Over the past two decades, U.S. forests have grown denser. More wooded lands are being protected from development, and more logging companies are replanting forests to grow back thicker than before they were cut. Trees pull carbon dioxide out of the air, and some scientists think that more trees will mean slower global warming. But trees may also be blunting the effects of climate change, says UNC plant ecologist Peter White, just by blocking the sun’s rays.
Every type of plant or animal has a range of temperatures it likes best. “We all know that we like to sit in the shade on a hot summer day,” White says. Just like people, some plants need both sunlight and shade to thrive—even certain trees, such as the eastern hemlock, rely on the cover of taller trees to block excess sunlight. About 60 percent of land in North Carolina is forest, meaning that many of the state’s plants, animals, and people are using the tree canopy for shade.

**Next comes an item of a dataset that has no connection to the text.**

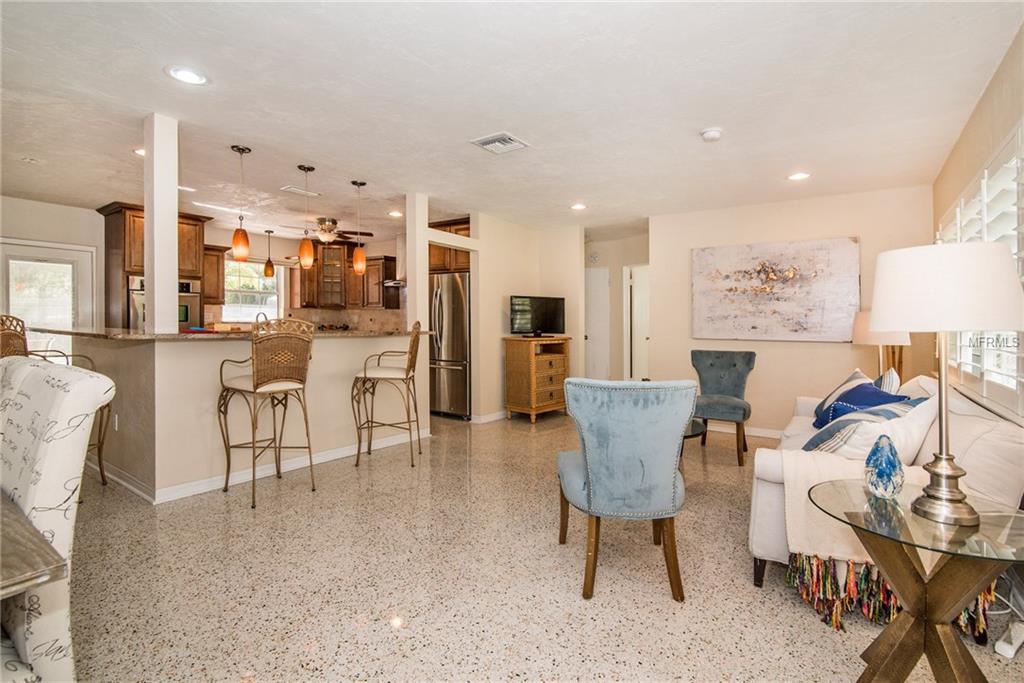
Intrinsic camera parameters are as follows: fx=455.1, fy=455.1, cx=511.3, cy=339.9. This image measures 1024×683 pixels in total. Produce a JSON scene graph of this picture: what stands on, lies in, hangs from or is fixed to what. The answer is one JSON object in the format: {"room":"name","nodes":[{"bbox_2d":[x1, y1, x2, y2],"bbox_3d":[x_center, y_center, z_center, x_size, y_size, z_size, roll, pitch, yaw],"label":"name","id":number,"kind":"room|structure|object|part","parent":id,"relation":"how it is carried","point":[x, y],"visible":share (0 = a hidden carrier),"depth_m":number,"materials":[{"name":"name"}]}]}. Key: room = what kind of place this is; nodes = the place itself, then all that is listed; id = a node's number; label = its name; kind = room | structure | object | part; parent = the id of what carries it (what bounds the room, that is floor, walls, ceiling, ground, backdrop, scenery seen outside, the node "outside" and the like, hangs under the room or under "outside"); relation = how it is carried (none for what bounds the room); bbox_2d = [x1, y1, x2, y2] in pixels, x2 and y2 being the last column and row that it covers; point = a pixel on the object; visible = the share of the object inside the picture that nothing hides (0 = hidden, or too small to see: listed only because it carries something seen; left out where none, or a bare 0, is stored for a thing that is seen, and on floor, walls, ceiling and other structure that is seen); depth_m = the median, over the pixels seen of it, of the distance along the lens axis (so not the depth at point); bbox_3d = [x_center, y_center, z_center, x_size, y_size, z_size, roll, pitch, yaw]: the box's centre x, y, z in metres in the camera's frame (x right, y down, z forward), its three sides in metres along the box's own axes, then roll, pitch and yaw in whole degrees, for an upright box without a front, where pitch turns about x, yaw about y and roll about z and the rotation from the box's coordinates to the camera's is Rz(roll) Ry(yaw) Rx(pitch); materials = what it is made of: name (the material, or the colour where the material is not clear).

With a team of researchers from Europe, the United States, and Canada, White revisited plots of forest that had been studied decades ago—on average, about 35 years—to see how they’ve changed as temperatures have risen. (Winter 2014 cold snaps notwithstanding, the average temperature in North Carolina has gone up by about two degrees Fahrenheit since 1970.) White contributed data from North Carolina’s Great Smoky Mountains, where back in the 1970s he and students studied a blight that was killing dogwood trees.
Now, like other researchers in the study, White has found that tree cover affects how well plants can stand up to global warming. In places where tree cover is thinner, plants that like relatively cool temperatures have been dying off as temperatures rise. Where the tree cover is thicker, those kinds of plants are faring better.
This means, White says, that “the thickness of the forest is intervening to make climate change look more mild than it is. If there’s a disturbance—such as a hurricane, a fire, or harvesting—then you’ll see stress and rapid change.” Global warming, already felt in the forest canopy and in openings and disturbed areas, could spread into thicker forests as the demand for wood pellets increases. Classified by the European Union as a renewable energy source, wood pellets are made from whole trees and the demand for them is increasing logging up and down the east coast, White says.
“All over the eastern forests of the United States, before the wood pellet issue, the rate of harvest compared to the thickening of the forest has been relatively low,” White says. This is in part because of more vigilant forest fire prevention—and having fewer fires, scientists say, has actually decreased diversity in our forests. Some species use the heat or smoke from fire as a trigger to release their seeds. When there are fewer fires, forests grow more densely, apparently protecting some species against the effects of global warming while hurting others.
One of White’s students, Bianca Lopez, may help us predict what that warmer future will do to North Carolina plants. For her dissertation, she’s comparing plots of forest in more populated parts of the Triangle—Chapel Hill, Durham, Raleigh—with more rural sites in places like Butner and Creedmore. By coincidence, Lopez says, the temperature difference between urban and rural forests—about 3.6 degrees Fahrenheit—is comparable to the increase in temperature that scientists expect to see between now and the end of the century. In some ways, urban forests are a model for what rural forests will look like as temperatures rise.
Lopez goes to these plots of forest around the Triangle and counts plants from tall pines to tiny wildflowers. So far, she says, she’s finding that the minimum winter temperature—the coldest it gets on the coldest night of the season—is the main factor that explains differences in which plants are found where. White, too, has looked at temperature graphs and thinks that minimum winter temperature has the largest effect on plants. As that coldest winter temperature rises, plants that don’t do well with heat, like the beloved dogwood, could be in trouble. Others, like the southern magnolia, will multiply and spread northward. White’s student Jennifer Gruhn, now a grad student at Washington University, has already found hints that magnolias have multiplied around the UNC campus since temperatures started rising in the late 1970s.
A once healthy forest that could recover from a fire, a hurricane, or logging may not be able to do so as temperatures rise. “If we want to understand the threat of climate change to North Carolina,” White says, “we can’t just put out a thermometer to see whether it’s getting warmer.” The density of a forest and the rate of harvest will tell us which forests are most at risk, and which can better stand up to rising temperature.